**Text segment**
*****

Re: speeding up swapoff



On Wed, 2007-08-29 at 09:29 -0400, Daniel Drake wrote:
Hi,

I've spent some time trying to understand why swapoff is such a slow
operation.

My experiments show that when there is not much free physical memory,
swapoff moves pages out of swap at a rate of approximately 5mb/sec. When
there is a lot of free physical memory, it is faster but still a slow
CPU-intensive operation, purging swap at about 20mb/sec.

I've read into the swap code and I have some understanding that this is
an expensive operation (and has to be). This page was very helpful and
also agrees:
http://kernel.org/doc/gorman/html/understand/understand014.html

After reading that, I have an idea for a possible optimization. If we
were to create a system call to disable ALL swap partitions (or modify
the existing one to accept NULL for that purpose), could this process be
signficantly less complex?

I'm thinking we could do something like this:
1. Prevent any more pages from being swapped out from this point
2. Iterate through all process page tables, paging all swapped
pages back into physical memory and updating PTEs
3. Clear all swap tables and caches

Due to only iterating through process page tables once, does this sound
like it would increase performance non-trivially? Is it feasible?

*****

(Stored data entries)

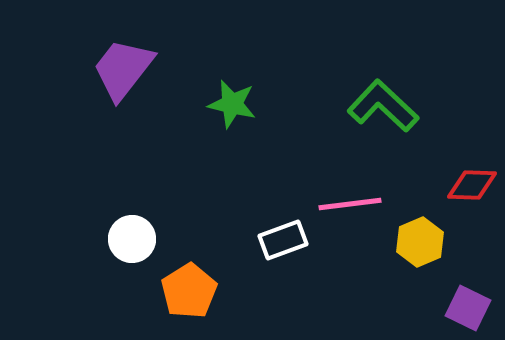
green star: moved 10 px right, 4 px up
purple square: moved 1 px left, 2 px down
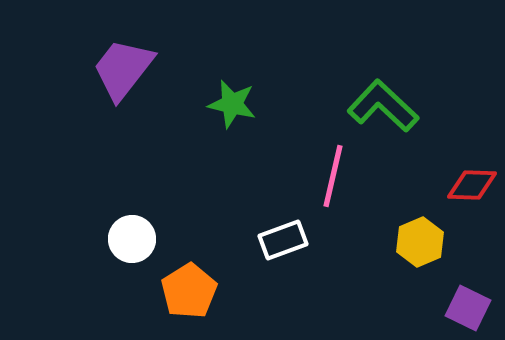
pink line: moved 17 px left, 28 px up; rotated 70 degrees counterclockwise
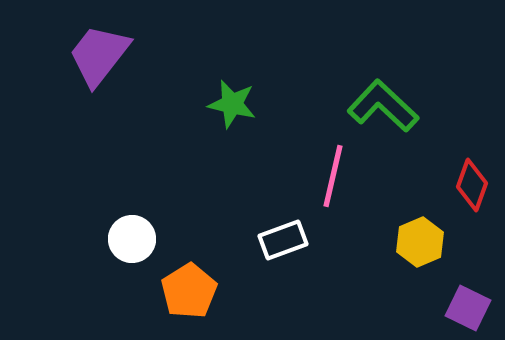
purple trapezoid: moved 24 px left, 14 px up
red diamond: rotated 72 degrees counterclockwise
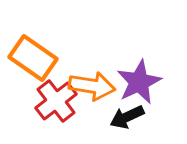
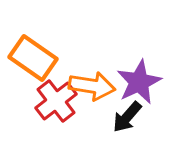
black arrow: rotated 24 degrees counterclockwise
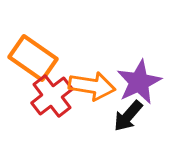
red cross: moved 4 px left, 5 px up
black arrow: moved 1 px right, 1 px up
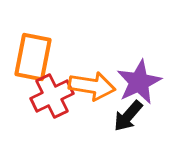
orange rectangle: moved 1 px up; rotated 66 degrees clockwise
red cross: rotated 12 degrees clockwise
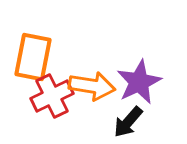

*****

**The tasks**
**A)** In the swapoff message, rewrite the paragraph that begins "My experiments show that" more briefly, keeping its main facts.
**B)** From the rows, output the lines starting with the line containing "red cross: moved 4 px left, 5 px up" and going on through the end of the rows, both ends included. Leave the pictures out.
The swapoff message and the rows have nothing to do with each other.

**Answers for the exercise**
**A)** In these experiments, swapoff moved pages out of swap at about 5mb/sec when free physical memory was low. With plenty of free memory it reached about 20mb/sec, but it remained slow and CPU-intensive.

**B)**
red cross: moved 4 px left, 5 px up
black arrow: moved 1 px right, 1 px up
orange rectangle: moved 1 px up; rotated 66 degrees clockwise
red cross: rotated 12 degrees clockwise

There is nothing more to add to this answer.